Per rimettere mano alle aliquote IVA, terreno scivoloso per le possibili ripercussioni sulla domanda interna; il superamento dell’IRAP; un vero riordino delle tax expenditures ma anche solo la fusione tra agenzie (entrate e riscossione), ci vorrà tempo.
Tanto tempo.
Non meno di tre anni di decreti attuativi che ceselleranno, rifiniranno e in alcuni casi stravolgeranno i provvedimenti in base alle esigenze dettate dall’attualità. Il che vuol dire che queste riforme, se si faranno, spetteranno a un altro governo e soprattutto a un altro Parlamento.
Poco male, verrebbe da dire, perché in fondo la materia fiscale è ostica per definizione e lo è anche per i tributaristi, molti parlamentari di oggi potranno dunque trarre anche un sospiro di sollievo domani.
Ma il fiato sarà sempre più corto, perché se anche l’economia italiana riuscirà veramente a uscire dall’indolenza degli ultimi vent’anni e gli indicatori macroeconomici continueranno a migliorare; anche se il piano di riforme di cui il Sistema Paese ha vitale bisogno si diluirà nel tempo ma avrà comunque un suo corso, un altro scricchiolio per ora di fondo, inizierà a breve a essere allarmante, quello del welfare nel suo senso più ampio, che abbraccia il benessere previdenziale dei lavoratori e della collettività nel suo complesso.
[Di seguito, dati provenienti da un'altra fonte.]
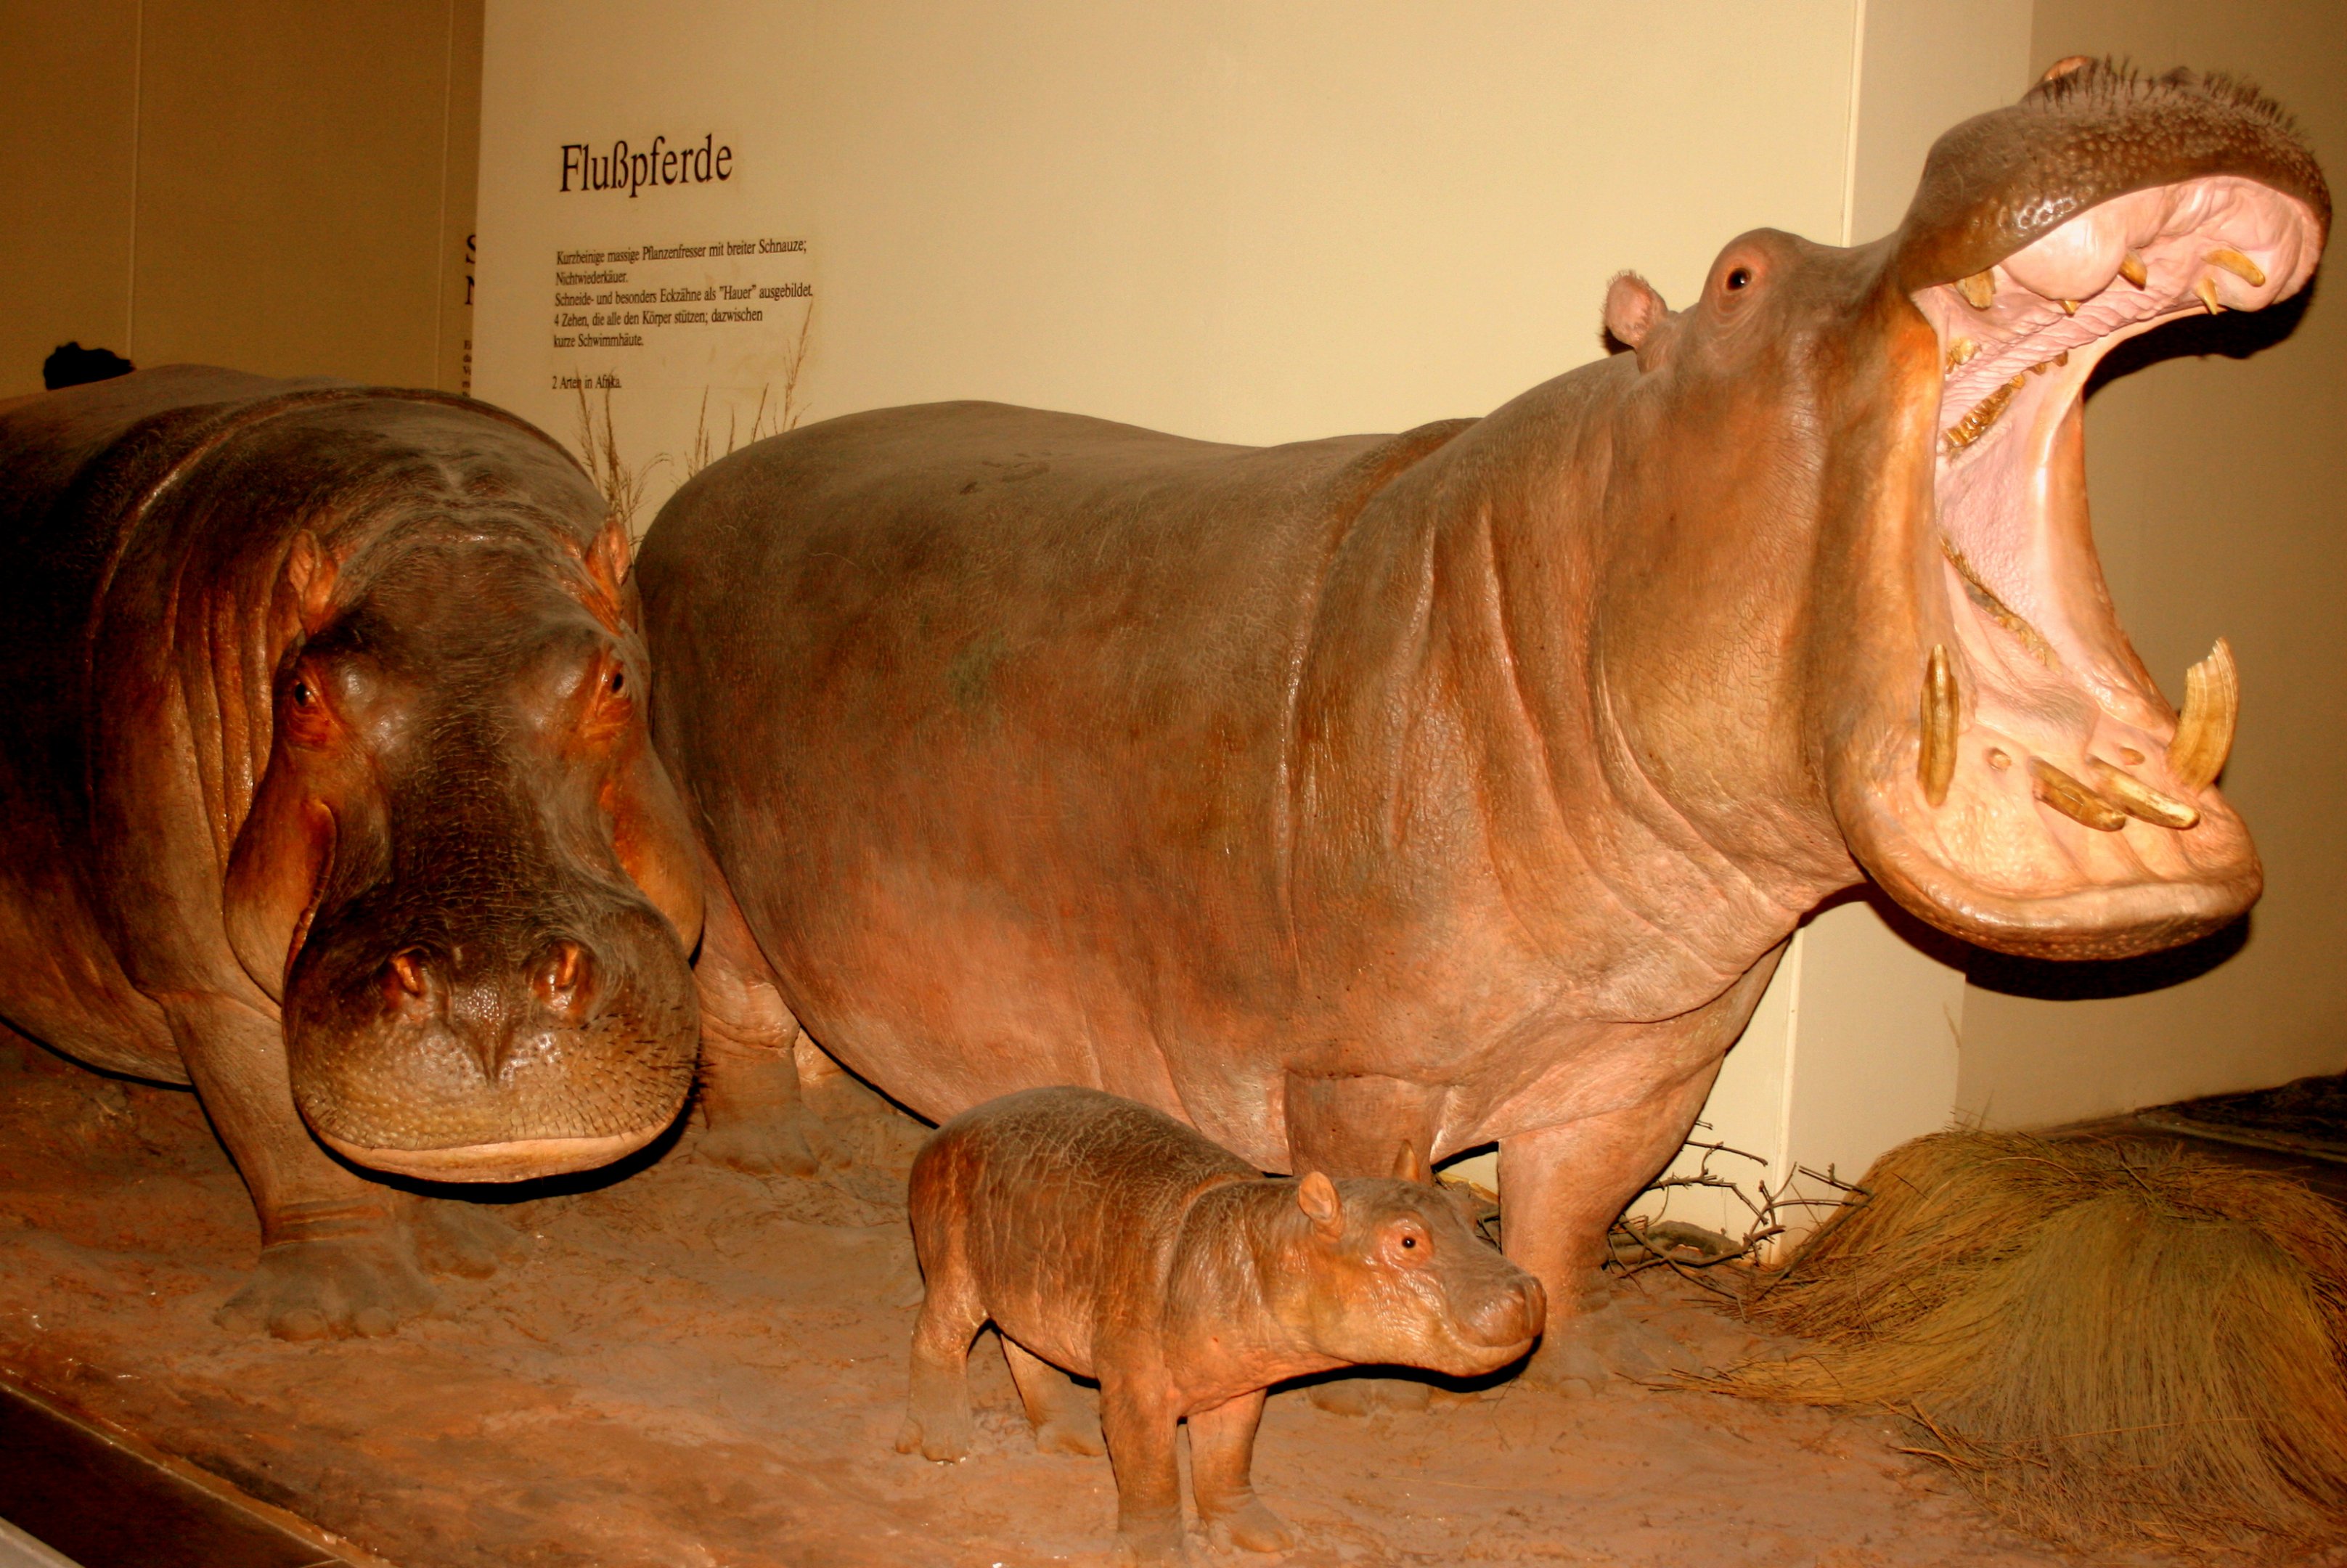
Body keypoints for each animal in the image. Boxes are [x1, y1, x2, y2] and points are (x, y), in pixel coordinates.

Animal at [0, 367, 818, 1339]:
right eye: (301, 693)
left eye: (616, 678)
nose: (488, 1005)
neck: (439, 520)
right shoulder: (198, 977)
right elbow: (280, 1130)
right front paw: (344, 1309)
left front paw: (468, 1246)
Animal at [635, 62, 2331, 1370]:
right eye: (1738, 273)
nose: (2074, 75)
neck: (1562, 566)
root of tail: (674, 509)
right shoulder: (1353, 1068)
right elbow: (1368, 1186)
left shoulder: (1647, 1057)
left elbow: (1571, 1209)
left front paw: (1556, 1340)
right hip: (715, 863)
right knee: (736, 1009)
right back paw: (776, 1158)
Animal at [898, 1086, 1544, 1562]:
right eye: (1407, 1240)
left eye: (1464, 1212)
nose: (1529, 1290)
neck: (1256, 1245)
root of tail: (944, 1130)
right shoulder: (1137, 1389)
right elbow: (1151, 1473)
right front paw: (1158, 1558)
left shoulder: (1237, 1383)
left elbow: (1227, 1458)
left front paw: (1263, 1537)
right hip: (954, 1262)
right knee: (937, 1337)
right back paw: (944, 1444)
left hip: (1027, 1279)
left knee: (1024, 1347)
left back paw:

Un sistema che lavora perennemente in debito non è chiaramente sostenibile a lungo. Basti pensare che il 57% dei contribuenti versa all’IRPEF 15 miliardi di euro annui ma costa, in salute, scuola e assistenza circa 174 miliardi di euro.
Che le entrate fiscali dello Stato, ad oggi di poco superiori a 513miliardi di euro, rivaleggiano con un tax gap di oltre 100miliardi; che lo zoccolo duro dei contribuenti “dalle spalle larghe” il famoso ceto medio che sostiene il Paese si assottiglierà sempre di più, anche considerando l’invecchiamento demografico galoppante che porterà con sé nuovi bisogni e meno gettito.
Parebbe quindi lampante che no, non si potrà ragionare sempre in debito e che andrà posto rimedio già nel breve termine. Eppure è un pensiero che non spaventa nessuno e a cui nessuno apertamente pensa, vivendo un eterno momento presente.
La ratio pare vivacchiare, in pacifico ostaggio dello status quo che non ha slancio per alcun futuro e ignora che una società che pensa distrattamente a tutti, ma a cui nessuno pensa realmente, è destinata al default.